As we approach the end of June 2020, most poker rooms in the United States remain closed. However, there are several rooms that have opened in the last couple of weeks. The areas with the greatest activity so far are Florida, Las Vegas, New Hampshire, and scattered sites around California. If you have been missing poker, and live in an area with open rooms: should you venture out?
While this is a personal decision for everyone, we wanted to give you a few thoughts and resources. We are in no way advocating playing live poker at this time. Health and safety are of utmost importance. Clearly, at the moment, the safest thing is to continue to stay home. However, if live poker is luring you out, here some things to consider
How is the pandemic currently impacting your area?
The variability from state to state, sometimes city to city, of the pandemic’s impact is extreme. A couple of months ago, the Northeast was beset by high numbers of cases and deaths. Today, as active cases in the Northeast have decreased, other areas have seen a sharp increase. Continued swings are likely, and you should be aware of the incidence rates in the areas around any poker room where you may play.
The Washington Post maintains an interactive graphic that allows you to see cases (and deaths) across the US and in your state. The COVID Tracking Project also has some useful data. Understanding this information is not always straightforward. Increased cases may be a result of specific (i.e., those related to specific sites) or general (i.e., difficult to target community transmission) outbreaks or a result of increased testing. Or both. Nonetheless, it can’t hurt to know if your area has relatively few cases, or many.

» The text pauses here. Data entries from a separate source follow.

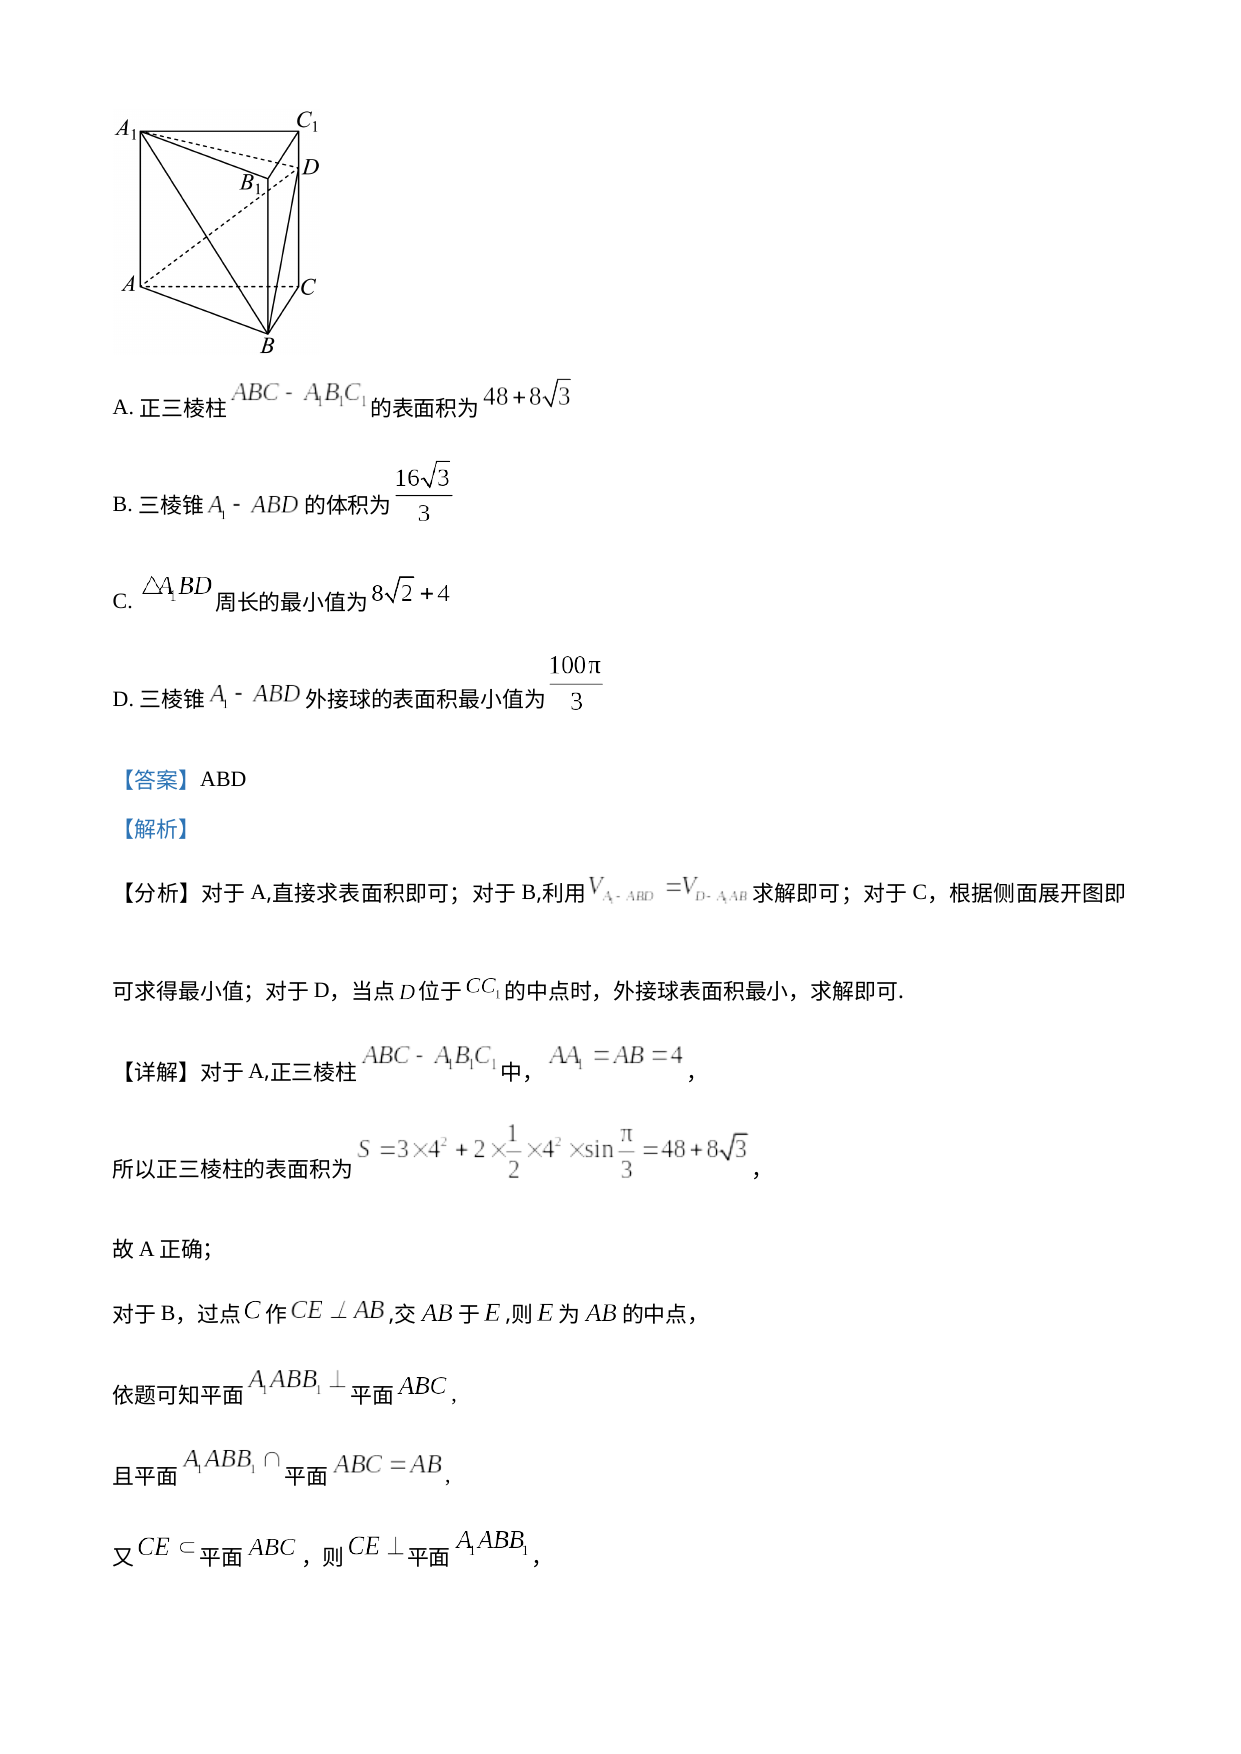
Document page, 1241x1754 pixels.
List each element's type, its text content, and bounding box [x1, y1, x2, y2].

text 且平面平面, [112, 1442, 1128, 1507]
text 故A正确； [112, 1232, 1128, 1264]
text 【详解】对于A,正三棱柱中，， [112, 1038, 1128, 1103]
text D. 三棱锥外接球的表面积最小值为 [112, 649, 1128, 747]
text 对于B，过点作,交于,则为的中点， [112, 1280, 1128, 1345]
text 【分析】对于A,直接求表面积即可；对于B,利用求解即可；对于C，根据侧面展开图即可求得最小值；对于D，当点位于的中点时，外接球表面积最小，求解即可. [112, 859, 1128, 1022]
text 【答案】ABD [112, 763, 1128, 795]
picture [112, 109, 321, 355]
text A. 正三棱柱的表面积为 [112, 374, 1128, 439]
text 【解析】 [112, 811, 1128, 844]
text B. 三棱锥的体积为 [112, 455, 1128, 553]
text 依题可知平面平面, [112, 1361, 1128, 1426]
text 所以正三棱柱的表面积为， [112, 1119, 1128, 1216]
text C. 周长的最小值为 [112, 569, 1128, 634]
text 又平面，则平面， [112, 1523, 1128, 1588]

You may also want to visit your state government’s health department homepage which may have county and town level data. Some city and town websites will also give you information on the most recent metrics or relevant news. Above all, know what level of risk you are dealing with before you decide to sit down to play.

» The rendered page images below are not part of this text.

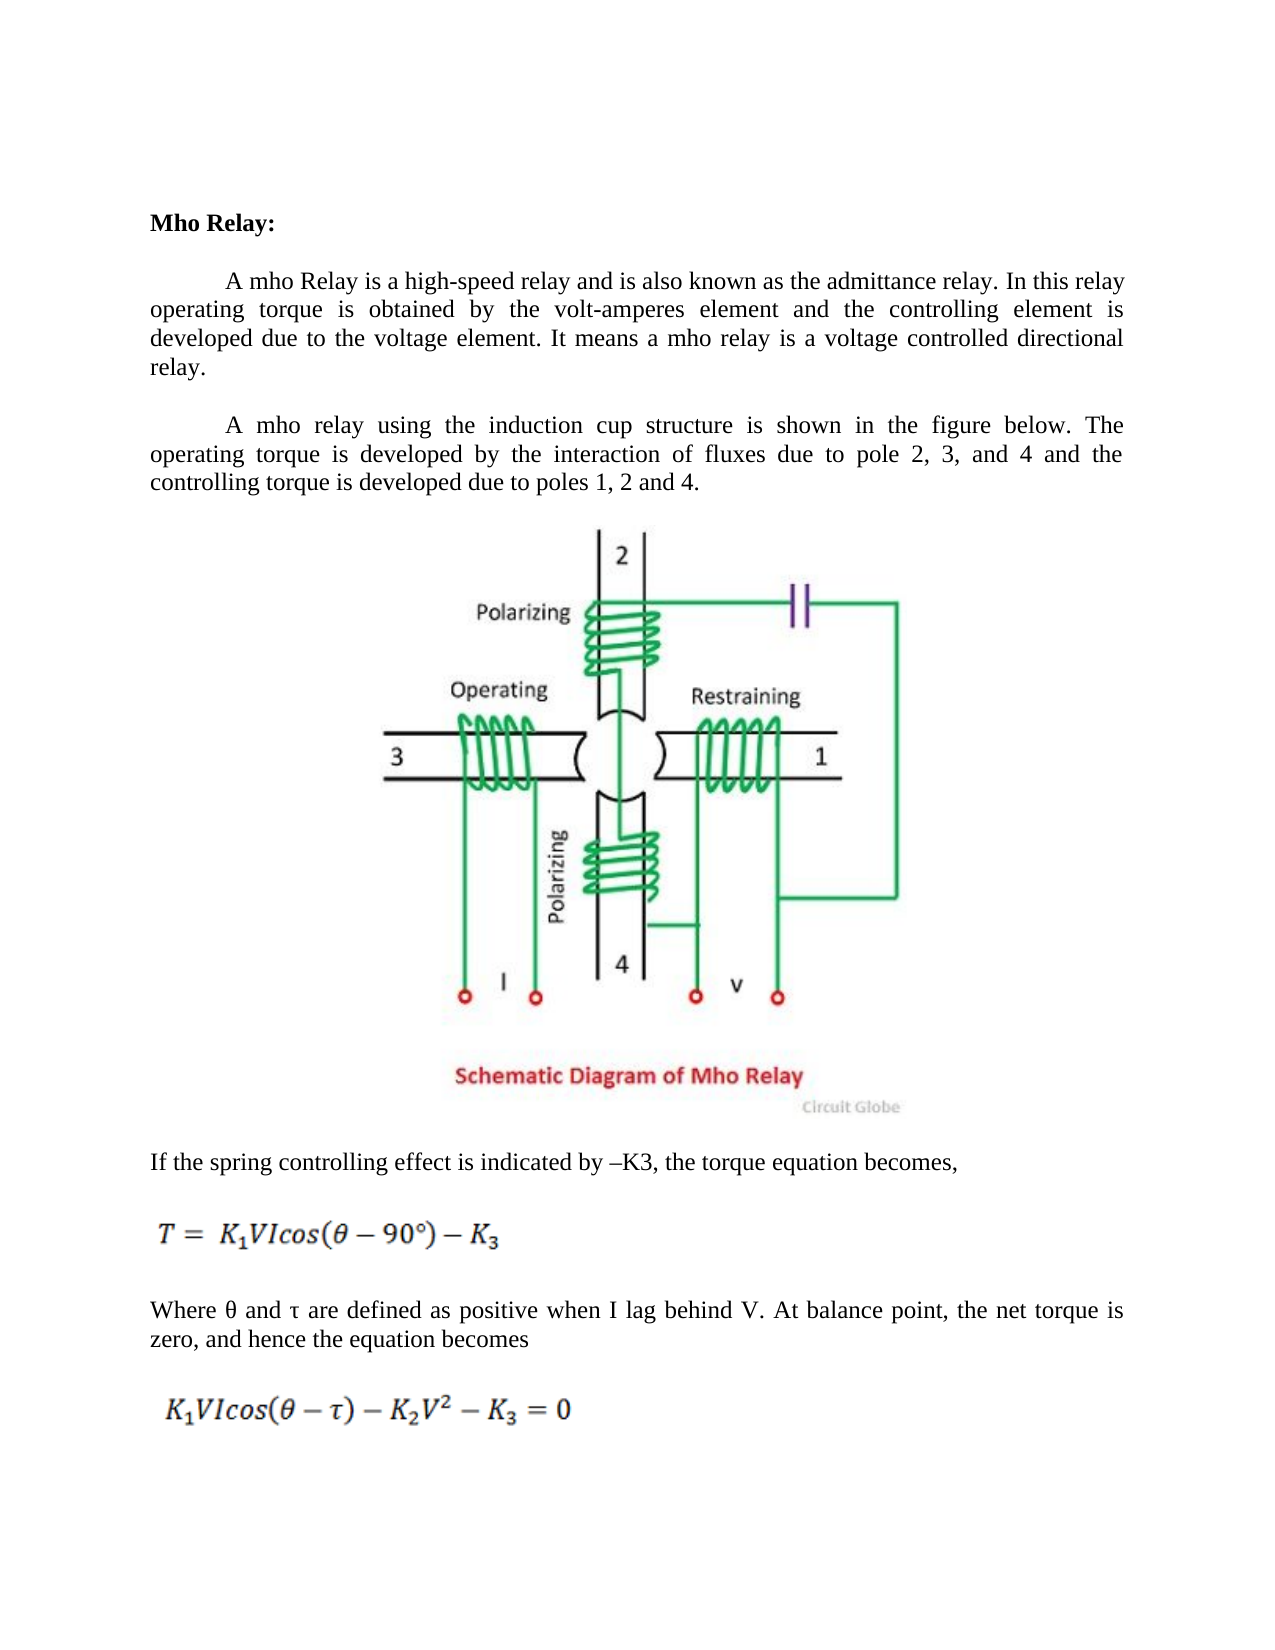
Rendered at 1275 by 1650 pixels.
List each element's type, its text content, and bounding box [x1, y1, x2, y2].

picture [150, 1382, 581, 1442]
text Mho Relay: [150, 208, 1125, 237]
text A mho Relay is a high-speed relay and is also known as the admittance relay. In this relay operating torque is obtained by the volt-amperes element and the controlling element is developed due to the voltage element. It means a mho relay is a voltage controlled directional relay. [150, 266, 1125, 381]
picture [150, 1205, 510, 1267]
picture [367, 525, 908, 1119]
text If the spring controlling effect is indicated by –K3, the torque equation becomes, [150, 1147, 1125, 1176]
text A mho relay using the induction cup structure is shown in the figure below. The operating torque is developed by the interaction of fluxes due to pole 2, 3, and 4 and the controlling torque is developed due to poles 1, 2 and 4. [150, 410, 1125, 496]
text Where θ and τ are defined as positive when I lag behind V. At balance point, the net torque is zero, and hence the equation becomes [150, 1295, 1125, 1353]
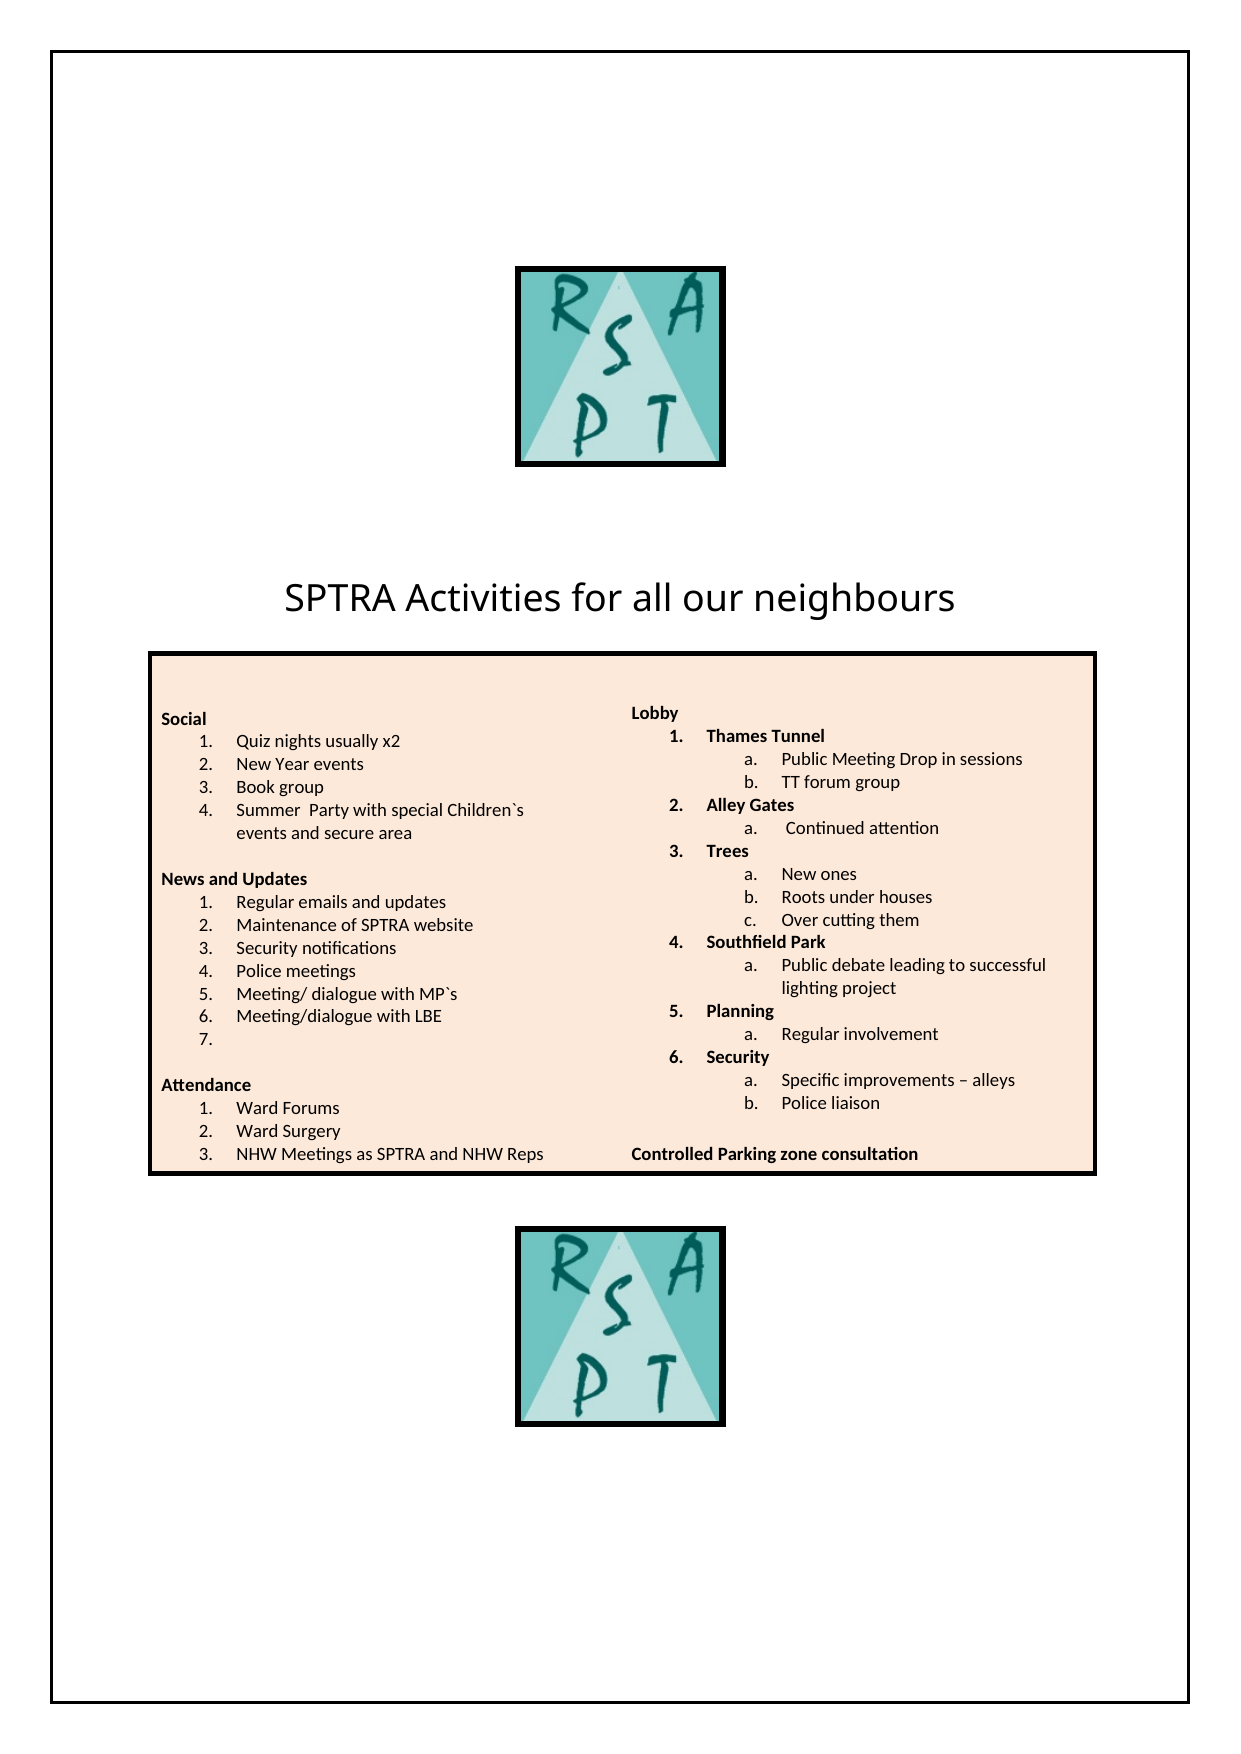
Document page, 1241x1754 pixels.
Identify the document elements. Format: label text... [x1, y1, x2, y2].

table_header Lobby Thames Tunnel Public Meeting Drop in sessions TT forum group Alley Gates Continued attention Trees New ones Roots under houses Over cutting them Southfield Park Public debate leading to successful lighting project Planning Regular involvement Security Specific improvements – alleys Police liaison Controlled Parking zone consultation [620, 656, 1093, 1171]
picture [521, 1232, 719, 1421]
picture [521, 272, 719, 461]
text SPTRA Activities for all our neighbours [150, 572, 1090, 623]
table_header Social Quiz nights usually x2 New Year events Book group Summer Party with special Children`s events and secure area News and Updates Regular emails and updates Maintenance of SPTRA website Security notifications Police meetings Meeting/ dialogue with MP`s Meeting/dialogue with LBE Attendance Ward Forums Ward Surgery NHW Meetings as SPTRA and NHW Reps [152, 656, 620, 1171]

What are the mask requirements?
Mask requirements also vary widely from state to state, city to city, and even poker room to poker room. They appear to be changing over time in response to shifting conditions. In our local market (Southern New Hampshire), most rooms are recommending, but not requiring, masks. However, The Boston Billiard Club and Casino in Nashua is under a mask order, and enforcing total compliance. Some rooms in Florida opened last month without mask requirements, but are now under mask laws given the spike in Florida cases over the past two weeks.
Personally, we are not prepared to play in a room that does not require masks of all players. However, opinions vary widely (and strongly) on this fact. We respect that everyone has to make a decision about their own comfort level in this area. Also note that some rooms, such as the Seminole Hard Rock Tampa Bay are installing Plexiglas dividers between players. Other rooms have announced enhanced extensive cleaning protocols. If any of these safety measures change your comfort level, then be sure to educate yourself about the specific accommodations of the room where you intend to play.
How many players are allowed at a table if you play live poker?
States are also instituting varying rules on the number of live poker players allowed per table at this time. Currently, New Hampshire allows six. Las Vegas generally allows only five, but the Bellagio installed Plexiglas and got permission to host six players at a table. Florida appears to be all over the place. Some rooms allow six, others seven. I have even heard of Florida rooms allowing eight players if everyone at the table agrees.
The number of players per table may impact the risk of contracting any illness, of course. In terms of disease, fewer players in close proximity is always going to be safer than more. However, a 6-handed tournament plays out very differently from a 9-handed (or even 10-handed) tournament. And of course, a 6 handed cash game makes it very difficult to beat the rake. Which brings us to…
Are there rake accommodations?
Another factor to consider is the additional rake impact of playing cash poker 6-handed (or less). As we have discussed previously, it is very hard to earn a profit playing poker if the rake is too high . So another important factor would be to know whether the room where you intend to play plans to offset the rake in any way to accommodate for the reduced number of players at the table. While we have heard anecdotally of rooms willing to make such accommodations in Florida, we have not seen it in our local southern New Hampshire rooms*.
So should you play live poker again?
Our conclusion is that there is no one-size-fits-all answer to this question. It depends upon your own comfort level, your local conditions, and the answers you find to the questions above. Staying home, of course, is the safest option, but the need to socialize and have fun can be a powerful driver. If you do decide to venture back into the live poker scene, first consider the questions above. If you decide to stay home a while longer, we have gathered some ways to avoid total poker withdrawal.
*Update: As of 6/22 The Boston Billiards Club lowered their max rake to $4.